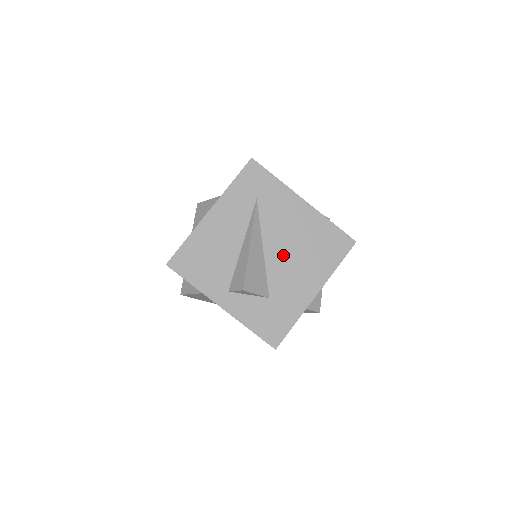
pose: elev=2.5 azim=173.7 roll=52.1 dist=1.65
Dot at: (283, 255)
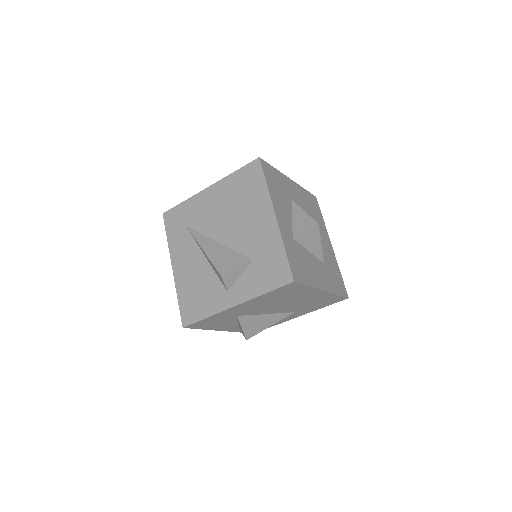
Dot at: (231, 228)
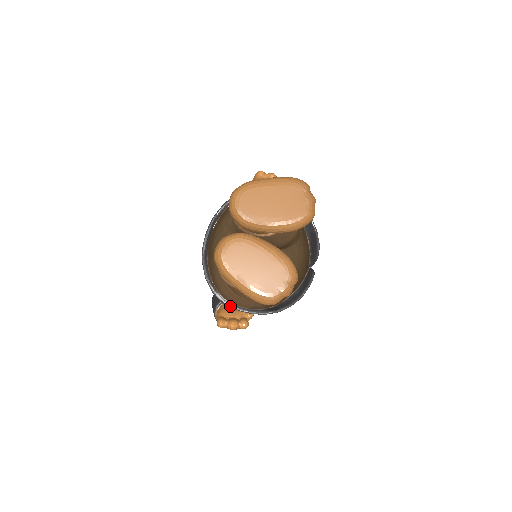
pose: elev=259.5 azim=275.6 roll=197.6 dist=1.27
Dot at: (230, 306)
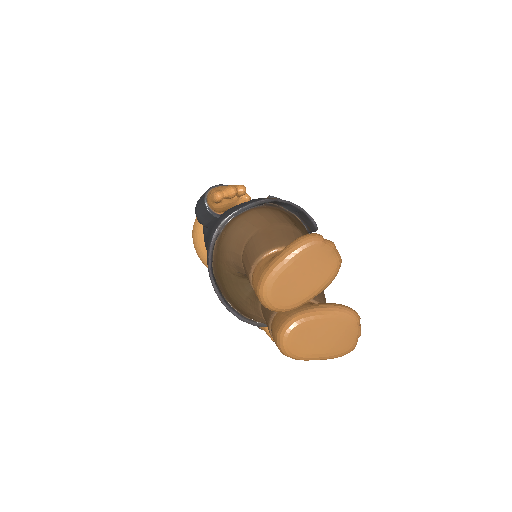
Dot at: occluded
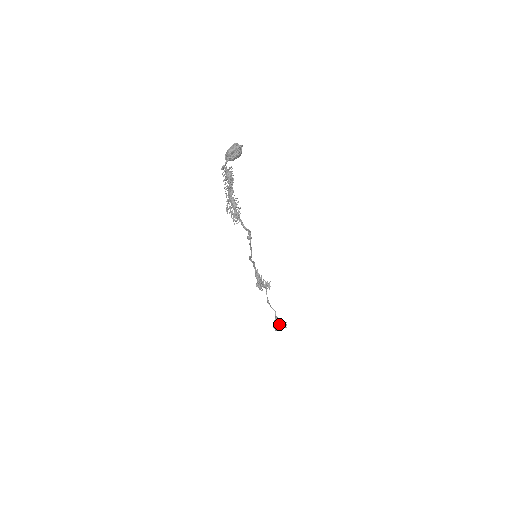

--

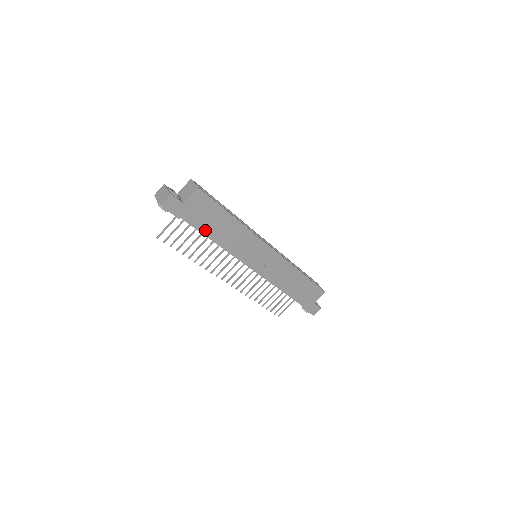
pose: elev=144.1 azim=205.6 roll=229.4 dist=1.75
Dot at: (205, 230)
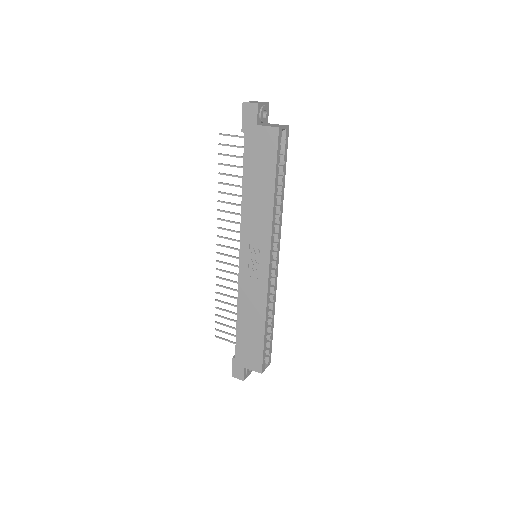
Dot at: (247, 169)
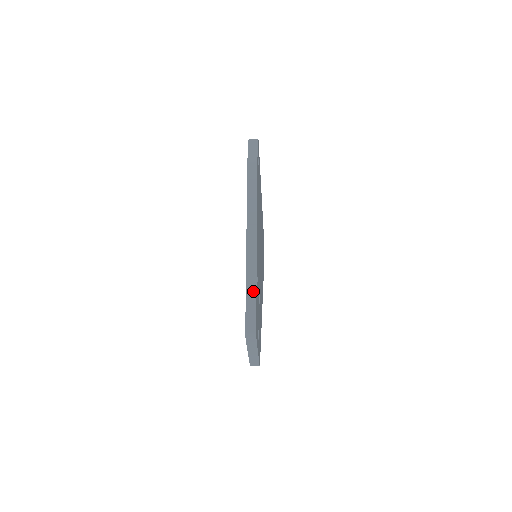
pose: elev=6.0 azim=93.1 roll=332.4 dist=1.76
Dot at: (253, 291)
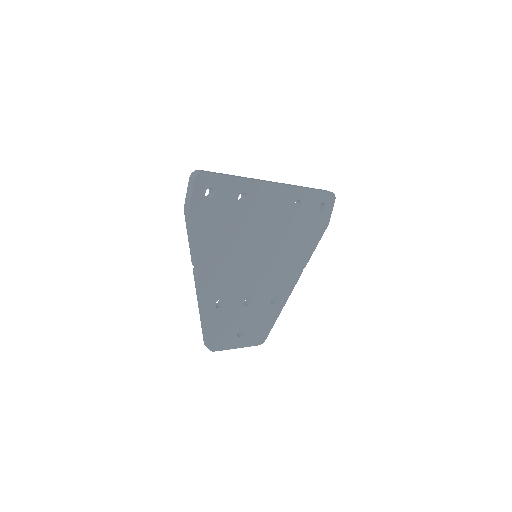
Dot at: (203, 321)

**Given problem**
Rewrite only the part of the data that opens with the line containing "pose: elev=2.5 azim=173.7 roll=52.1 dist=1.65" and closes with the line containing "Dot at: (231, 228)" as a numbered list, skipping blank lines. Leave the pictures out of the list.

**Problem solution**
1. pose: elev=2.5 azim=173.7 roll=52.1 dist=1.65
2. Dot at: (283, 255)
3. Dot at: (231, 228)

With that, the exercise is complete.